The realistic manner of feeling enveloped by the emotional anguish is fittingly honest – these kinds of relationships are murky on the outset, as there are no clear definitions on either side – especially if someone along the way chooses to realise their feelings have changed from idle friendship to romance – how is it best handled to explain that to the other person? The quagmire of course is sorting this out whilst realising the person of your affection has started to move on without you – choosing someone who isn’t you and where does that leave you in the end?
In the background of the story, as this hinges quite heavily on the lives of seven friends, is an interesting mother-daughter relationship. One which surprised me at first, as being that Sara is an only child, I thought I could relate to her a bit more than I did. For starters, I was a bit surprised by how she viewed her relationship with her parents but moreso, how she viewed her connection to her mother. In the end, the only thing I shared in common with Sara is the fact we’re onlys as nothing else related to my life except for that one fact. For Sara, she had issues realising how much alike she was to her mother (which reminded me of the relationship with my Aunt and my grandmother; two peas in a pod and yet they were at odds with each other all the time!) to the brink they both harboured certain secrets in their lives.

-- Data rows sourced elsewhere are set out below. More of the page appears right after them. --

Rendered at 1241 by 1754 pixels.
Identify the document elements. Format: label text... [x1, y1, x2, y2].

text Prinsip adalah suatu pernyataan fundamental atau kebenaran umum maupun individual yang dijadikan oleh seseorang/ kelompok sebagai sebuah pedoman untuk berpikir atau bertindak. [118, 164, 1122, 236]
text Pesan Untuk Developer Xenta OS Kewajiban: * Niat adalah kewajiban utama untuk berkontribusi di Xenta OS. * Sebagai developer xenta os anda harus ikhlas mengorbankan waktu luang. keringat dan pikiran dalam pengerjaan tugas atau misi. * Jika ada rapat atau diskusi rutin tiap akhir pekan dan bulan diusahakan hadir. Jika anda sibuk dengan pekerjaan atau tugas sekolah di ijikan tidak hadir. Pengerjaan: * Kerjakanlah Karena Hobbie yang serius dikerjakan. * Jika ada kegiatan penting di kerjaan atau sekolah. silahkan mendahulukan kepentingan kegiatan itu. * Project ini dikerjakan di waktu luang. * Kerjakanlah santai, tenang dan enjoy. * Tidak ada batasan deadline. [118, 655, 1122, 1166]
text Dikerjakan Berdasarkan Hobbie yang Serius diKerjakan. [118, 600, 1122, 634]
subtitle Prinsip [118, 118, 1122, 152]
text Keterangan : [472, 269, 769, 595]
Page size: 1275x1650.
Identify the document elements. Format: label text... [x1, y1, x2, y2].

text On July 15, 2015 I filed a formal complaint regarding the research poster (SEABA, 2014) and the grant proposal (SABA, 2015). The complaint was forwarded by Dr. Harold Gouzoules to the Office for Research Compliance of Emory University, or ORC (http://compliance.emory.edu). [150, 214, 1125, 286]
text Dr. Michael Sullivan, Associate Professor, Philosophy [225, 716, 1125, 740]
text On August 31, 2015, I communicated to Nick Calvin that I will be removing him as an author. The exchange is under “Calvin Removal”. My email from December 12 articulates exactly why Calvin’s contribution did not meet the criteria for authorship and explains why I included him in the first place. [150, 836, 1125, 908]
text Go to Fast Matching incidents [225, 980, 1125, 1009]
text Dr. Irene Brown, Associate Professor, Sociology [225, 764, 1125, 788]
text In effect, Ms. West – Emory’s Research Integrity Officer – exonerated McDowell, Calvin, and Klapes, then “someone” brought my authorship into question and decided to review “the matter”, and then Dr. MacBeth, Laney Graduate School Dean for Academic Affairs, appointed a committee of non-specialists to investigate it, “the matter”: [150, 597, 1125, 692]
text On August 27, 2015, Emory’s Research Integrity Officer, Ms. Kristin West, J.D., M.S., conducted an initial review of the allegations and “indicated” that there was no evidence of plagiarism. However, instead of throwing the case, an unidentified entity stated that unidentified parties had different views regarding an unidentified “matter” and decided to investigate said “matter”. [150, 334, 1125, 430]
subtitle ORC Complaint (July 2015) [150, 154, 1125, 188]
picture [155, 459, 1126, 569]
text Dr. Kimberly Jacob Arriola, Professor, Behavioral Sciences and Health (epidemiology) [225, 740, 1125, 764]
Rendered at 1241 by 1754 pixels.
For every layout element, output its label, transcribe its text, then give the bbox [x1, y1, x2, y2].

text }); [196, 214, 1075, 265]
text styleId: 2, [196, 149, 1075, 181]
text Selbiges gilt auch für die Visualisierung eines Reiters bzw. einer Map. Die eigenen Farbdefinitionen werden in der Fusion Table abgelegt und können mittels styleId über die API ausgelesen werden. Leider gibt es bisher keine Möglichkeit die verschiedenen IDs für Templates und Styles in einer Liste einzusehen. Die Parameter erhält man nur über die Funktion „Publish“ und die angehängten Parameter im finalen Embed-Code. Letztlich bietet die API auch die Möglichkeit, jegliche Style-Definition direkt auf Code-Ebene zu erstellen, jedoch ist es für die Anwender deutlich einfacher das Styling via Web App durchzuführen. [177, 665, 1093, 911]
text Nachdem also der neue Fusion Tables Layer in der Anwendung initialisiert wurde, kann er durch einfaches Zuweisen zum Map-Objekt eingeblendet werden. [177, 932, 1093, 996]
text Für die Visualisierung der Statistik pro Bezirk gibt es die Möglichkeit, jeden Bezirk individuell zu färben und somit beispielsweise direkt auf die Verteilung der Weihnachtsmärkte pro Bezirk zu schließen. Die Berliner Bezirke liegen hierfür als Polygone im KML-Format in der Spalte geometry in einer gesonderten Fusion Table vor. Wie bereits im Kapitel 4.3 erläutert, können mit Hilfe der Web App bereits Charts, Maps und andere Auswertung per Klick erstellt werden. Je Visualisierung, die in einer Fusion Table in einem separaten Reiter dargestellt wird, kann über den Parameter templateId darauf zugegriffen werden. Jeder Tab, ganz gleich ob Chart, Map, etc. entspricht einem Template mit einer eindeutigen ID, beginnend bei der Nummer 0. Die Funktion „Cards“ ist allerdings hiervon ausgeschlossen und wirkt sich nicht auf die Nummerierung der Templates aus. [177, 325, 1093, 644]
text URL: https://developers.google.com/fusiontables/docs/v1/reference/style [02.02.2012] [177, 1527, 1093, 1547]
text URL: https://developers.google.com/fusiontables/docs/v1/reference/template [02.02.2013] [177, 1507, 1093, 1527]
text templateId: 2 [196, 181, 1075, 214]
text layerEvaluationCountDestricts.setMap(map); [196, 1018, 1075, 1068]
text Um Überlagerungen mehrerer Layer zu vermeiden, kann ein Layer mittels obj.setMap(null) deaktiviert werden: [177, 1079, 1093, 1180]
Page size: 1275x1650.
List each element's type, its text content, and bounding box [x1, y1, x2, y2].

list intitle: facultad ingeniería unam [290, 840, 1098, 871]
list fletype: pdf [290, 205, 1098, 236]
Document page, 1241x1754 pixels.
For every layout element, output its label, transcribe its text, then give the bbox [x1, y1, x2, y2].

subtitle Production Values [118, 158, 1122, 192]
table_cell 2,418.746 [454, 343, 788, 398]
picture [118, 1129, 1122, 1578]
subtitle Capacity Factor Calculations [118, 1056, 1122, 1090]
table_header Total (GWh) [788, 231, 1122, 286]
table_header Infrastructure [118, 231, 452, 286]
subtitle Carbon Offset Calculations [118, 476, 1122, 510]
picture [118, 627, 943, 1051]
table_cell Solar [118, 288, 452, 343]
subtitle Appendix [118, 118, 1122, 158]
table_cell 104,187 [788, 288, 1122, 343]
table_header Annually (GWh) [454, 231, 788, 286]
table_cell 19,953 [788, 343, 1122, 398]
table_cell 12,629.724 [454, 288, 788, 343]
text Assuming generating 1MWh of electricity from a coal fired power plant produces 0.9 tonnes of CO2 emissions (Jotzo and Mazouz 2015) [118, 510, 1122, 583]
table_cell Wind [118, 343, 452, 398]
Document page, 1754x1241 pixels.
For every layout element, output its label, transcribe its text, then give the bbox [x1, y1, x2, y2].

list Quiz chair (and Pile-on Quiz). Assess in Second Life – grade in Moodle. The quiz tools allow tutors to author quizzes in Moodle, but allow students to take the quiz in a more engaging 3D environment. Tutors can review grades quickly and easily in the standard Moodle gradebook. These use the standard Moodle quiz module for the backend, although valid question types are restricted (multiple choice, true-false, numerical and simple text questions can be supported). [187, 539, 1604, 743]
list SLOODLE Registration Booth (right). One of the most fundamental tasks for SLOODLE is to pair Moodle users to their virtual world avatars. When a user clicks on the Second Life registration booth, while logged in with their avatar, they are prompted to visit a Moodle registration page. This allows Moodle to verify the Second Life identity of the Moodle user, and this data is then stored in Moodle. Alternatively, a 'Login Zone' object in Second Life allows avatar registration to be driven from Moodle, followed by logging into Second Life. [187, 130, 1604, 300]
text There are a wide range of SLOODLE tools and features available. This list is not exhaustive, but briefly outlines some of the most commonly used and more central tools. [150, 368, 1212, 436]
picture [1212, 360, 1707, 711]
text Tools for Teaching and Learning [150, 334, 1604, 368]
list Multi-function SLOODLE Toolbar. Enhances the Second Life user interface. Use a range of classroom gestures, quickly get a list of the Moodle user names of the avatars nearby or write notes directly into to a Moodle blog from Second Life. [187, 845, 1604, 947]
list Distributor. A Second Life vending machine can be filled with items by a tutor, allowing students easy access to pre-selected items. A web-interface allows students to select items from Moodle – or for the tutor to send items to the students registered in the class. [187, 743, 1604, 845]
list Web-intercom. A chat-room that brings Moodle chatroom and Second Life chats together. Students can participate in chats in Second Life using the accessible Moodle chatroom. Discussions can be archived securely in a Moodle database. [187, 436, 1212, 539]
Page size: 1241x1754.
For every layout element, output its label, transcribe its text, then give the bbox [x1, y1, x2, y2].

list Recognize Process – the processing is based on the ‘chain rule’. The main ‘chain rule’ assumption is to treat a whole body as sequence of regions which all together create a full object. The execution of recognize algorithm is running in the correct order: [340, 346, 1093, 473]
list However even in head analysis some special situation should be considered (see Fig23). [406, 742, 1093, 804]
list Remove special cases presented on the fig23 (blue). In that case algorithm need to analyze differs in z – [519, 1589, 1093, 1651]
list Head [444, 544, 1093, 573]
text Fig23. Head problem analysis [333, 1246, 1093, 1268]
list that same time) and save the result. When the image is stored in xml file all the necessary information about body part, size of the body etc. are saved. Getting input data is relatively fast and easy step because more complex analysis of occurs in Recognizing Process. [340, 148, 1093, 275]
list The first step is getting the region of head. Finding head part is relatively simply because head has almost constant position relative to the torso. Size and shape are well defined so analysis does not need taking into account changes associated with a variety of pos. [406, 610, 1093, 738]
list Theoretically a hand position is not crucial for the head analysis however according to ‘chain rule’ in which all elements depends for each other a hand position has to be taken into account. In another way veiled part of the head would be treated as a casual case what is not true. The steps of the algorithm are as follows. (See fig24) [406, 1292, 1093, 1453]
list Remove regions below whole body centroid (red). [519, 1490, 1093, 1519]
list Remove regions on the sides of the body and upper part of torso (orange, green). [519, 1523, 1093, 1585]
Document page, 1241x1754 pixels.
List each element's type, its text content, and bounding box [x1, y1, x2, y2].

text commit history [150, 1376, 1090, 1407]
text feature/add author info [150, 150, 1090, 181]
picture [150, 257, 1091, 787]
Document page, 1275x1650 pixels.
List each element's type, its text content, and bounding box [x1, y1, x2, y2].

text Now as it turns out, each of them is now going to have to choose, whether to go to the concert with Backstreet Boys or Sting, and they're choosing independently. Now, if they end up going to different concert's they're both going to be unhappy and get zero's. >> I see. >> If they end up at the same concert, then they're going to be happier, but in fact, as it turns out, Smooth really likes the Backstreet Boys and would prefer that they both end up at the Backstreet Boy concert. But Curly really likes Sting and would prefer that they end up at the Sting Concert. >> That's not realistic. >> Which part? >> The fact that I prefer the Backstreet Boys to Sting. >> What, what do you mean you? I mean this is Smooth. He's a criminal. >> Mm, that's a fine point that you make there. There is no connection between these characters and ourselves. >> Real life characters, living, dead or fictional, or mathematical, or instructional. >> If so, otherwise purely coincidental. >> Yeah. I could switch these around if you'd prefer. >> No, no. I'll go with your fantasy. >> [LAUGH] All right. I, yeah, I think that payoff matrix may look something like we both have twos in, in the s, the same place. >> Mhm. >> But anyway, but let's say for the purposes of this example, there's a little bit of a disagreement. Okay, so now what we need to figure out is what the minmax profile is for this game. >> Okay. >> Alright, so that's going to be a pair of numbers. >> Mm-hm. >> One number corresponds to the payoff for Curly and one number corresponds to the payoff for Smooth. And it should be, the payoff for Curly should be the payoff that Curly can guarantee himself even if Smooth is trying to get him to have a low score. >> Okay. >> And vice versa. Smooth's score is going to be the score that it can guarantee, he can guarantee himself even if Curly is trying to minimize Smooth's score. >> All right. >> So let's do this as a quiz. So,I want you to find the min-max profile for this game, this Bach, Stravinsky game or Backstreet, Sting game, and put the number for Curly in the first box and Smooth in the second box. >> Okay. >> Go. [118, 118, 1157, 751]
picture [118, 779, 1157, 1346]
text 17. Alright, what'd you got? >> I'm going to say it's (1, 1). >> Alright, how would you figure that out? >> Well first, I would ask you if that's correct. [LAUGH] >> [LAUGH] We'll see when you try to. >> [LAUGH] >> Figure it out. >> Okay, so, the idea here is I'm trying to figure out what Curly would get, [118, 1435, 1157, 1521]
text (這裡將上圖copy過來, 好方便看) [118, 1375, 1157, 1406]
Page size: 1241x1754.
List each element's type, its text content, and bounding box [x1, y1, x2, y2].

For Sara, the hardest part for her to reconcile is the fact her mother didn’t like to share the bits of herself which would leave her vulnerable – she’d rather create this exterior barrier against the world which showed her greatest strengths rather than focused on her weaknesses. Sara would have benefited from those lessons – of how to rise out of the ashes of where life hurts us the most but for Sara’s mother, those were the moments she couldn’t easily find a way to re-share without re-opening the wounds which were now healed.
There is a wonderful ease of narrative within the Contemporary styling of Brandy Bruce – you can tell she’s spent a considerable amount of time discovering her characters – not just how they reflect on their lives but how they interact as a family unit. They come alive on paper as true as if they were standing next to you – each with their own quirks and faults, ready to be seen as they are and accepted as we find them. One of the things I love about her signature style is how she tucks us so comfortably into the lives of her characters – she lets us feel as if we’ve spent a few hours getting to know them either through a journal of their lives up to this point or had a conversation with someone who knows the seven as well as Ms Bruce. The conversational style is also keen, as it grants you easy access to better understand where each character is emotionally and on which crossroads of change each character is on the brink of either embracing or choosing to walk down.
Ms Bruce openly shows what it is like to have your emotions pulled straight out of you at a time in your life where you felt you had more worked out than how it appeared on the surface. She also pulls together the faith lives of her characters by organically showing how their faith is directly fused to how they live with a prayerful awareness during their living hours – either through reflective pause, active prayer or a mindfulness of the lessons they grew up knowing as believers which still to this moment in their lives plays a special part in keeping them grounded.
I truly appreciate how Ms Bruce has curated a style for writing realistic Contemporary INSPY which is emotionally centred on uncovering the secrets we try to keep from ourselves, the humbled realities of living through prayer and the emotional upheaval of owning your own truth whilst walking with the realisation not every heart can fully embrace a love which is not reciprocated. There is a lot of real life stitched into this novel – from the highs and lows of feeling loved to the wandering path of friendship and the heartstone connections of family.